**Stored dataset items**

★ ★ ★ ★ ★ ★ ★

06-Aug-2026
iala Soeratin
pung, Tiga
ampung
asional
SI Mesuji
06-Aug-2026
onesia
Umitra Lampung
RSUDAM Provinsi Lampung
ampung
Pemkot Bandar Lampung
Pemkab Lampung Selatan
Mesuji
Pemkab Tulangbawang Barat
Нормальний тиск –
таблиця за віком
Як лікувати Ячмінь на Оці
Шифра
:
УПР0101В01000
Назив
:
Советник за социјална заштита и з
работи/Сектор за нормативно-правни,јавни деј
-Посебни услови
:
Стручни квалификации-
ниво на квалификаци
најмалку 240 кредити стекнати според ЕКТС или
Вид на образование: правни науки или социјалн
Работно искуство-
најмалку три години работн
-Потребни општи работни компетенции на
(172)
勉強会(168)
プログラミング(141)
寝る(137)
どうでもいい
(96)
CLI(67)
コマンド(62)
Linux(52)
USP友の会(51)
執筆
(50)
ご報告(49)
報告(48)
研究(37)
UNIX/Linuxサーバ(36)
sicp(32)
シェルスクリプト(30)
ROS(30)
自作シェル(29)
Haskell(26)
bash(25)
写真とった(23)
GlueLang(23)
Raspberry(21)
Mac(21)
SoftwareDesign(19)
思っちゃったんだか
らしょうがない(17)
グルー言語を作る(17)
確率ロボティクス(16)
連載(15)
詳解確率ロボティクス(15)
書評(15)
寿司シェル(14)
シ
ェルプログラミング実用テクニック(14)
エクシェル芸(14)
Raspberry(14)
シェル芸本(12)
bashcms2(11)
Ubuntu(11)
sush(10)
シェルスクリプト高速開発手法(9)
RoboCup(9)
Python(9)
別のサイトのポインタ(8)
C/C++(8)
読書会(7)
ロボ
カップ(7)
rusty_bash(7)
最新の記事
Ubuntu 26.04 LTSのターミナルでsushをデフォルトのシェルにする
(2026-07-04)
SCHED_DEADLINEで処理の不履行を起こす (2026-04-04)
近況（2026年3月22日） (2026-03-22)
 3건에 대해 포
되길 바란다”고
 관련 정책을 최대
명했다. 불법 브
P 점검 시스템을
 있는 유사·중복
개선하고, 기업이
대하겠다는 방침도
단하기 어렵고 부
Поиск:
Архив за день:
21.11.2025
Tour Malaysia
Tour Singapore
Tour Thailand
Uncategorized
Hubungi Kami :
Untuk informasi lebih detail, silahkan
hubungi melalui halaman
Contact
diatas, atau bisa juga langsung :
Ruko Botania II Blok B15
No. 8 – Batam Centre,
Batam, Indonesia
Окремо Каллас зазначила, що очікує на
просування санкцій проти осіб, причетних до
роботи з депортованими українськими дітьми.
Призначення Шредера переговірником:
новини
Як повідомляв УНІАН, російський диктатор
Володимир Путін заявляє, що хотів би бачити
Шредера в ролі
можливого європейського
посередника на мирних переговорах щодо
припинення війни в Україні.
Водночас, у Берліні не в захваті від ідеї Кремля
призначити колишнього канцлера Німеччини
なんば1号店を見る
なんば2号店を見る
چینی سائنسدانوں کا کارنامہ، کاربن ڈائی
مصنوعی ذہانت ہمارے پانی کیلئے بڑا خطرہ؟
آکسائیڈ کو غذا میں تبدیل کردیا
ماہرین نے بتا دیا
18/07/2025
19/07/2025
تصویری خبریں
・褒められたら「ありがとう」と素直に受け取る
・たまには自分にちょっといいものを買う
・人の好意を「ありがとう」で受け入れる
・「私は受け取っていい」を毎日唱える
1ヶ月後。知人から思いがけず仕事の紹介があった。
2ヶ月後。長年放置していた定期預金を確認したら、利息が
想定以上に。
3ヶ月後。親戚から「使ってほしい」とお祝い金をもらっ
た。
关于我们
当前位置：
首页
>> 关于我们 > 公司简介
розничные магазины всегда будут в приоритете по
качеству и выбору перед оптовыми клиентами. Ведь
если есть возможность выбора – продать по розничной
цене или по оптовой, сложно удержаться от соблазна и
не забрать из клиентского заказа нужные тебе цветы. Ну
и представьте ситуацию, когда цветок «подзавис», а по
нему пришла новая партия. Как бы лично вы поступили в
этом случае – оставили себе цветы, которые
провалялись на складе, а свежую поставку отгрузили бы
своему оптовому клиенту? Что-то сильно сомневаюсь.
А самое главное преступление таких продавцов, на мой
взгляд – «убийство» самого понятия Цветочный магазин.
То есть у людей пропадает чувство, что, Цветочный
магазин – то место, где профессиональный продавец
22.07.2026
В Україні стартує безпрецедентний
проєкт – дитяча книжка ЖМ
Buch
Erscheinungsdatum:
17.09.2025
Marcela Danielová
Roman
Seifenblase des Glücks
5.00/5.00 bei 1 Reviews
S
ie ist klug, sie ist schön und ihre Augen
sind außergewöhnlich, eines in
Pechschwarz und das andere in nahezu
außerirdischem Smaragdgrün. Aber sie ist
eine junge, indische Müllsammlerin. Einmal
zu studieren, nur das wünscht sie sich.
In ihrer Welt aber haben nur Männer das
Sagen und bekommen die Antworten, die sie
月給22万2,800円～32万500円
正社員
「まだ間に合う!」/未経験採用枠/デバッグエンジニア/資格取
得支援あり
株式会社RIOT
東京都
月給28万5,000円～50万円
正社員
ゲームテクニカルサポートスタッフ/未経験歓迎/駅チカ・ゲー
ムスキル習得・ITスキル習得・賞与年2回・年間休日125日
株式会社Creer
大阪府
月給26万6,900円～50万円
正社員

★ ★ ★ ★ ★ ★ ★

**Directions**
Where does the string "есть" appear in the records? Copy every line that holds it.

**Result for this exercise**
если есть возможность выбора – продать по розничной
То есть у людей пропадает чувство, что, Цветочный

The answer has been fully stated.